**THE PROBLEM:** Please copy every line with the string "instance" from the entries below.

----------------------------------------

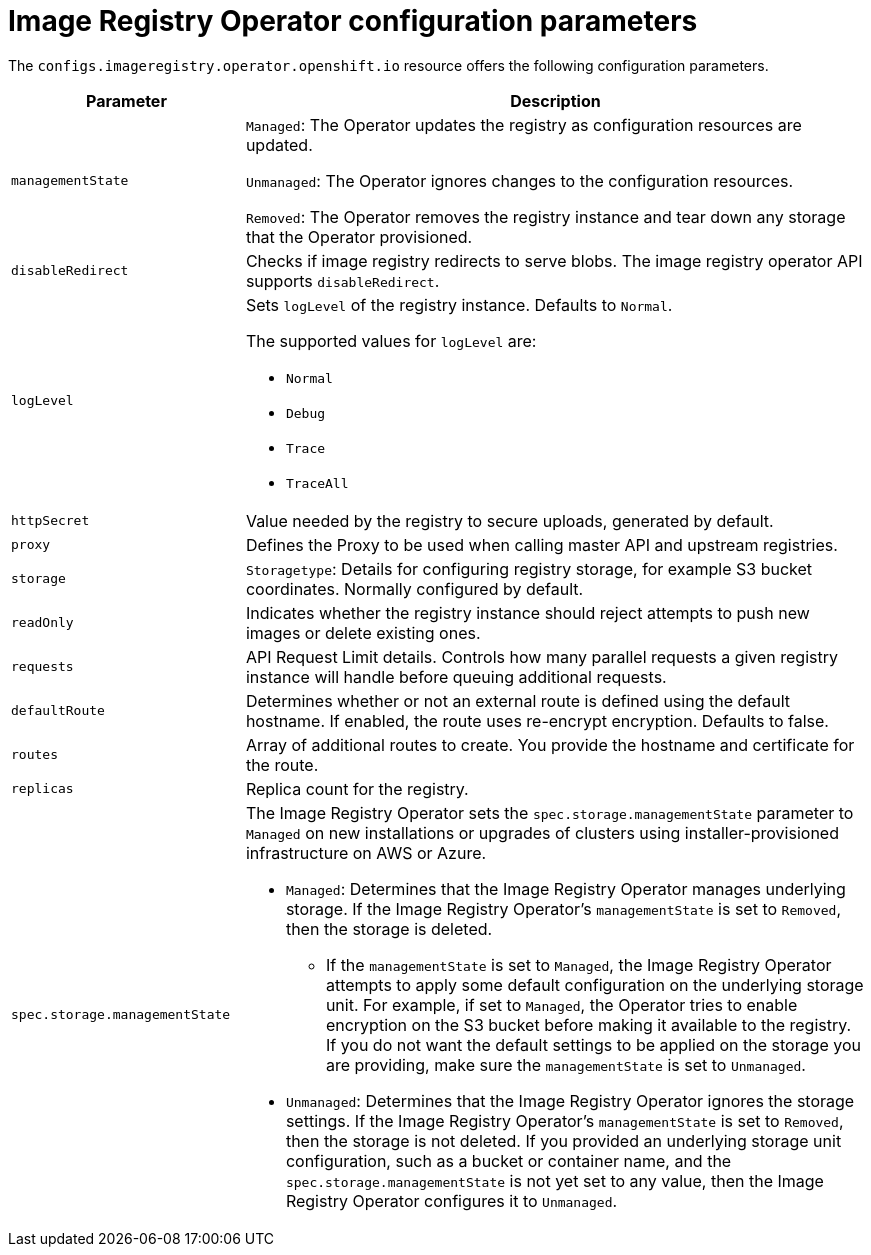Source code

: // Module included in the following assemblies:
//
// * openshift_images/configuring-registry-operator.adoc


[id="registry-operator-configuration-resource-overview_{context}"]
= Image Registry Operator configuration parameters

The `configs.imageregistry.operator.openshift.io` resource offers the following
configuration parameters.

[cols="3a,8a",options="header"]
|===
|Parameter |Description

|`managementState`
|`Managed`: The Operator updates the registry as configuration resources
are updated.

`Unmanaged`: The Operator ignores changes to the configuration resources.

`Removed`: The Operator removes the registry instance and tear down any
storage that the Operator provisioned.

|`disableRedirect`
|Checks if image registry redirects to serve blobs. The image registry operator API supports `disableRedirect`. 

|`logLevel`
|Sets `logLevel` of the registry instance. Defaults to  `Normal`.

The supported values for `logLevel` are:

* `Normal`
* `Debug`
* `Trace`
* `TraceAll`

|`httpSecret`
|Value needed by the registry to secure uploads, generated by default.

|`proxy`
|Defines the Proxy to be used when calling master API
and upstream registries.

|`storage`
|`Storagetype`: Details for configuring registry storage, for example S3 bucket
coordinates. Normally configured by default.

|`readOnly`
|Indicates whether the registry instance should reject attempts to push new images or delete existing ones.

|`requests`
|API Request Limit details. Controls how many parallel requests a given registry
instance will handle before queuing additional requests.

|`defaultRoute`
|Determines whether or not an external route is defined using the default
hostname. If enabled, the route uses re-encrypt encryption. Defaults to false.

|`routes`
|Array of additional routes to create. You provide the hostname and certificate
for the route.

|`replicas`
|Replica count for the registry.

|`spec.storage.managementState`

|The Image Registry Operator sets the `spec.storage.managementState` parameter to `Managed` on new installations or upgrades of clusters using installer-provisioned infrastructure on AWS or Azure.

* `Managed`: Determines that the Image Registry Operator manages underlying storage. If the Image Registry Operator's `managementState` is set to `Removed`, then the storage is deleted.
** If the `managementState` is set to `Managed`, the Image Registry Operator attempts to apply some default configuration on the underlying storage unit. For example, if set to `Managed`, the Operator tries to enable encryption on the S3 bucket before making it available to the registry. If you do not want the default settings to be applied on the storage you are providing, make sure the `managementState` is set to `Unmanaged`.
* `Unmanaged`: Determines that the Image Registry Operator ignores the storage settings. If the Image Registry Operator's `managementState` is set to `Removed`, then the storage is not deleted. If you provided an underlying storage unit configuration, such as a bucket or container name, and the `spec.storage.managementState` is not yet set to any value, then the Image Registry Operator configures it to `Unmanaged`.



|===
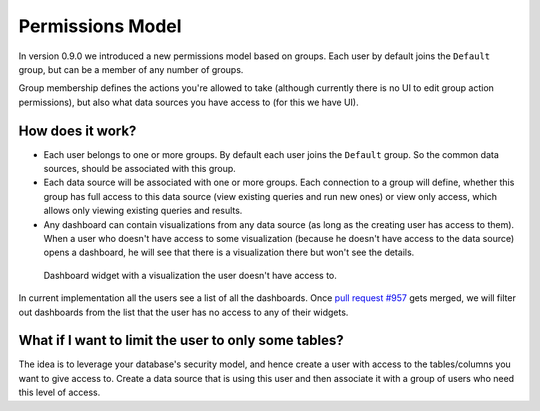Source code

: Permissions Model
#################

In version 0.9.0 we introduced a new permissions model based on groups. Each user by default joins the ``Default`` group, but
can be a member of any number of groups.

Group membership defines the actions you're allowed to take (although currently there is no UI to edit group action permissions),
but also what data sources you have access to (for this we have UI).

How does it work?
=================

* Each user belongs to one or more groups. By default each user joins the ``Default`` group. So the common
  data sources, should be associated with this group.
* Each data source will be associated with one or more groups. Each connection to a group will define,
  whether this group has full access to this data source (view existing queries and run new ones) or view only access,
  which allows only viewing existing queries and results.
* Any dashboard can contain visualizations from any data source (as long as the creating user has access to them). When
  a user who doesn't have access to some visualization (because he doesn't have access to the data source) opens a dashboard,
  he will see that there is a visualization there but won't see the details.

.. figure:: https://cloud.githubusercontent.com/assets/71468/12002946/dc5032ca-ab16-11e5-90e7-aae9234a596b.png

   Dashboard widget with a visualization the user doesn't have access to.

In current implementation all the users see a list of all the dashboards. Once `pull request #957 <https://github.com/getredash/redash/pull/957>`__
gets merged, we will filter out dashboards from the list that the user has no access to any of their widgets.


What if I want to limit the user to only some tables?
=====================================================

The idea is to leverage your database's security model, and hence create a user with access to the tables/columns you
want to give access to. Create a data source that is using this user and then associate it with a group of users who need
this level of access.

----------------------------------------

**WRITTEN RESPONSE:**
`Removed`: The Operator removes the registry instance and tear down any
|Sets `logLevel` of the registry instance. Defaults to  `Normal`.
|Indicates whether the registry instance should reject attempts to push new images or delete existing ones.
instance will handle before queuing additional requests.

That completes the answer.